Self-Examination in Psychoanalysis and Psychotherapy
Self-examination in Psychoanalysis and Psychotherapy provides open and intimate accounts of the experience of being in psychotherapy. The internal life of the therapist is as much at the heart of the stories told as those of the clients. William F. Cornell here writes in a more personal and literary voice, avoiding as much as possible, the dense theoretical language that often typifies analytic writing.
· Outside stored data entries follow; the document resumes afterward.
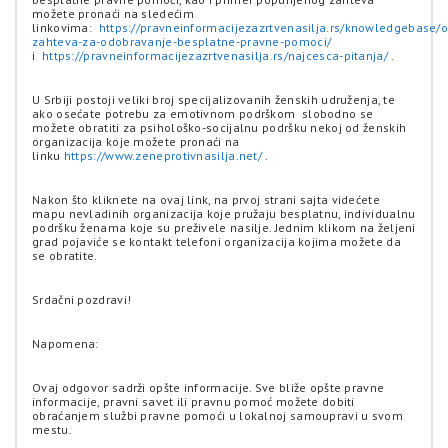
možete pronaći na sledećim
linkovima:
https://pravneinformacijezazrtvenasilja.rs/knowledgebase/o
zahteva-za-odobravanje-besplatne-pravne-pomoci/
i
https://pravneinformacijezazrtvenasilja.rs/najcesca-pitanja/
.
U Srbiji postoji veliki broj specijalizovanih ženskih udruženja, te
ako osećate potrebu za emotivnom podrškom slobodno se
možete obratiti za psihološko-socijalnu podršku nekoj od ženskih
organizacija koje možete pronaći na
linku
https://www.zeneprotivnasilja.net/
.
Nakon što kliknete na ovaj link, na prvoj strani sajta videćete
mapu nevladinih organizacija koje pružaju besplatnu, individualnu
podršku ženama koje su preživele nasilje. Jednim klikom na željeni
grad pojaviće se kontakt telefoni organizacija kojima možete da
se obratite.
Srdačni pozdravi!
Napomena:
Ovaj odgovor sadrži opšte informacije. Sve bliže opšte pravne
informacije, pravni savet ili pravnu pomoć možete dobiti
obraćanjem službi pravne pomoći u lokalnoj samoupravi u svom
mestu.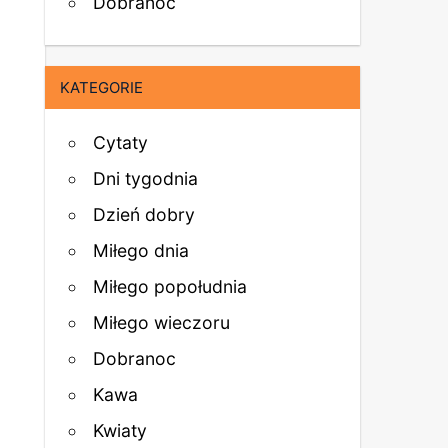
Dobranoc
KATEGORIE
Cytaty
Dni tygodnia
Dzień dobry
Miłego dnia
Miłego popołudnia
Miłego wieczoru
Dobranoc
Kawa
Kwiaty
Central to the thesis elaborated in this book is that of how the therapist’s own personal history and unconscious motivations can deepen or distort the therapist’s understanding of the client. One chapter is devoted to the frank discussion of the author’s work with a client that was not only unhelpful but in fact harmful. Cornell emphasizes the capacity to call one’s self into question as a fundamental outcome of psychotherapy and psychoanalysis. Attention is paid to the conscious and unconscious forces that create profound dynamic tensions between the enlivening desire for a fuller life and the defenses that deaden one’s capacity to think and to engage more fully in one’s life and relationships. The dynamics of transgenerational transmission of grief, loss, and trauma are also examined closely.
The psychotherapist as person and professional, rather than the clients, is at the heart of this book. Self-examination in Psychoanalysis and Psychotherapy will appeal to all psychoanalysts and psychoanalytic psychotherapists who will find an exceptionally open discussion of the challenges, learning, and meanings of being a psychotherapist.